Οὖτις, Tuesday, 5 April 2016 16:23 (eight years ago) link

it should be noted that other sci-fi writers love zelazny.

scott seward, Tuesday, 5 April 2016 16:40 (eight years ago) link

Ship of fools by richard paul russo is really good, and miles ahead of any of his other books

It's REALLY good

glad i got it then. it looked interesting. and i try to pick up (relatively) new-ish stuff that looks good to me so that i don't get stuck in the past too much. though i'm happy in the past.

scott seward, Wednesday, 6 April 2016 01:28 (eight years ago) link

Farmer is hit or miss, as is Spinrad. The two famous biblically titled Zelazny planetary romance stories, "A Rose For Ecclesiastes" and "The Doors Of His Face, The Lamps Of His Mouth" are both grebt, haven't really read anything else yet.

Woke Up Scully (James Redd and the Blecchs), Wednesday, 6 April 2016 02:29 (eight years ago) link

Waiting for THE THREE BODY PROBLEM to get off hold and become available from local library. So if you're the bastard that's had it checked out for weeks on end, give it up, will ya?

If authoritarianism is Romania's ironing board, then (in orbit), Wednesday, 6 April 2016 12:51 (eight years ago) link

The first four books of Zelanzy's Amber series are all really good fun - colloquial 1970s fantasy - and a very obvious source for Neil Gaiman's Sandman comics

Chicamaw (Ward Fowler), Wednesday, 6 April 2016 13:03 (eight years ago) link

oh yeah Rose for Ecclesiastes, I've read that - agree it's very good

Οὖτις, Wednesday, 6 April 2016 15:24 (eight years ago) link

So, just finished the aforementioned Green Earth, KSR's re-edited version of his "Science In The Capital" trilogy.
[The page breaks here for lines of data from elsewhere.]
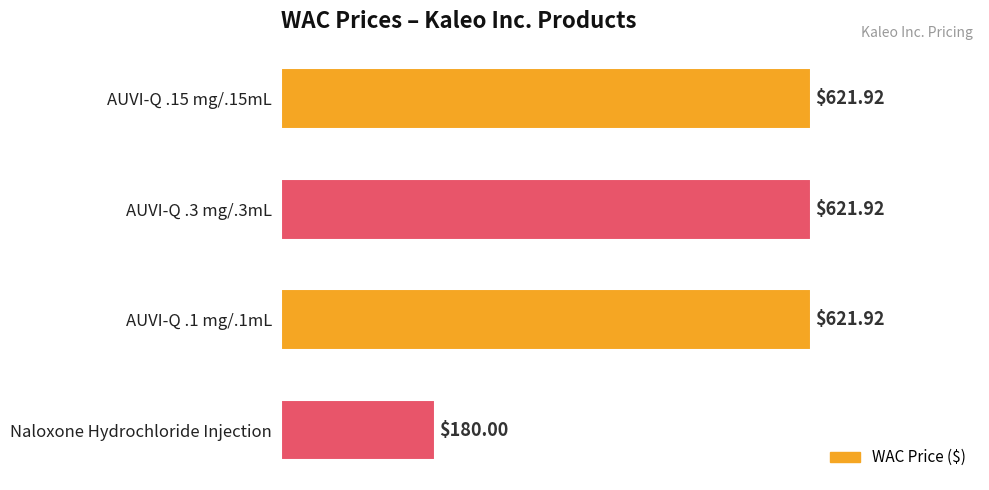

What is the average value?

511.4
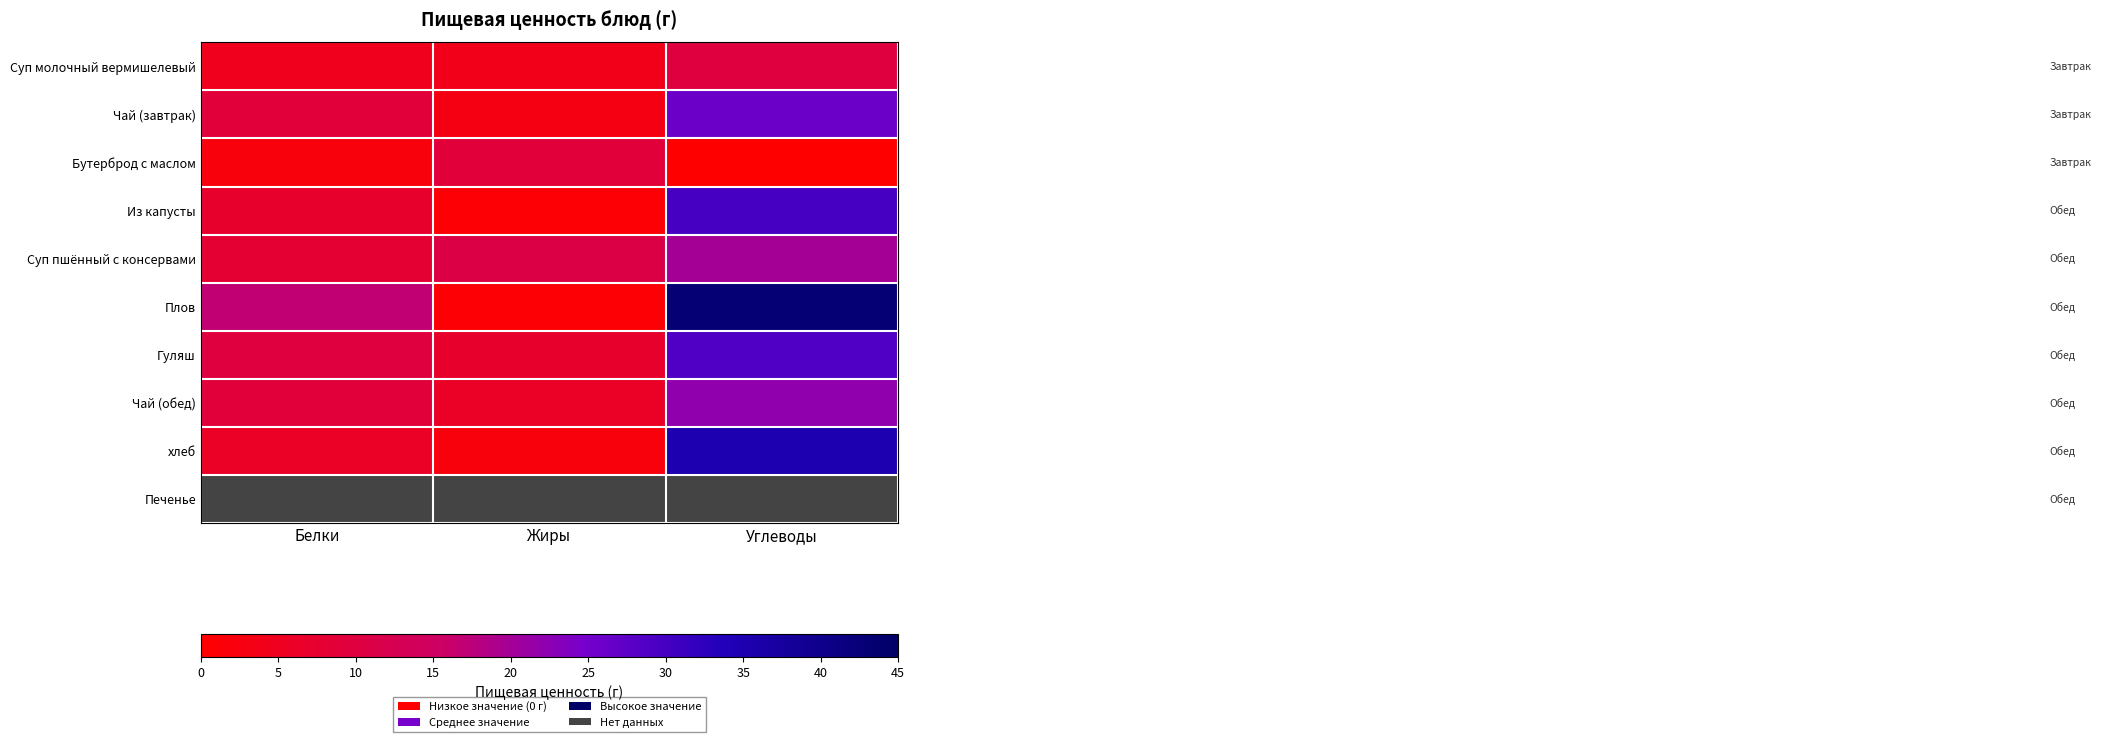

How many data points in Чай (завтрак) are less than 9?

1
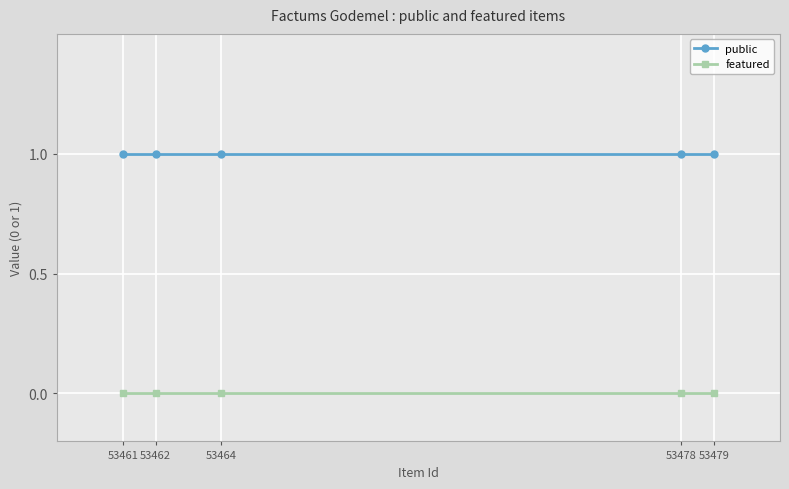

Does the chart have visible grid lines?

Yes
It's in the Problem-Solving tradition of SF, except the characters know that they don't know where "solutions" will take them and future generations, don't know how the Earth will respond to this onslaught of good intentions, or to the momentum of exploitation (profit-seeking is still very much in the mix, too). But hey, try to see eye to eye with the storm, find a new balance, a home away from home, in your head and everywhere else---that's what reading this book is like, slipping back into the haunts and habits, as they change and don't. Great quotes, too, from Emerson and Thoreau even moreso (zings me good near the end with an 1840s comment on the implications of the anti-slavery movement, even more radical than though, because if you can't own a lesser or anyway very handy breed, what's the God-given right to Free Enterprise coming to? A certain this-don't-compute loose in the land ever since).
However, if Robinson's gonna cut so much, he maybe should have cut some more: the bit about the need for wildness comes across very well without Mr Mom and his tiny tornado, who gets "fixed" for a while---for instance. And some of the thriller subplot, ehhh, maybe a little too flimsy an ending of that, athough the spacey, complex central character gets even more rocket fuel from it, not that he needs it---well, he needs something like it, to get him to re-focus better. Or even better--overall, he responds to stressors from every angle better than he thinks he does, good-reading-wise, that is (eh, that crazy ex-wife gets too New Golden Age of TV sitcom ain't-I-edgey for me---although, speaking of NGA and KSR, I do like the shared degree to which--re Mad Men and Breaking Bad---you never know when something that seems like an anecdote or set piece may come back around to bite somebody in the ass much later on) but Gotta re-read some of this, and the original trilogy. Also get tired of the colorful courageous politician, but he's basically necessary. (Post-9/11 matters not mentioned much, except as pretext for bad guys.)
Good science and tech, as far as I can follow it, but despite some apprehensions (and affirmations)of necessary risk, on every level, we don't get to see the unintended consequences---this ain't Science Goes Too Far, nor is it catastrophe porn---but consequence-wise, I would like some kind of follow-up. Such a panorama, with zoom lens. Encore!

Also, as far as I can Panoramic, with good dialogue

dow, Wednesday, 6 April 2016 19:34 (eight years ago) link

Sorry about that last bit (and some others) meant to be backspaced off tiny screen entirely, although usually the dialogue is in deed good.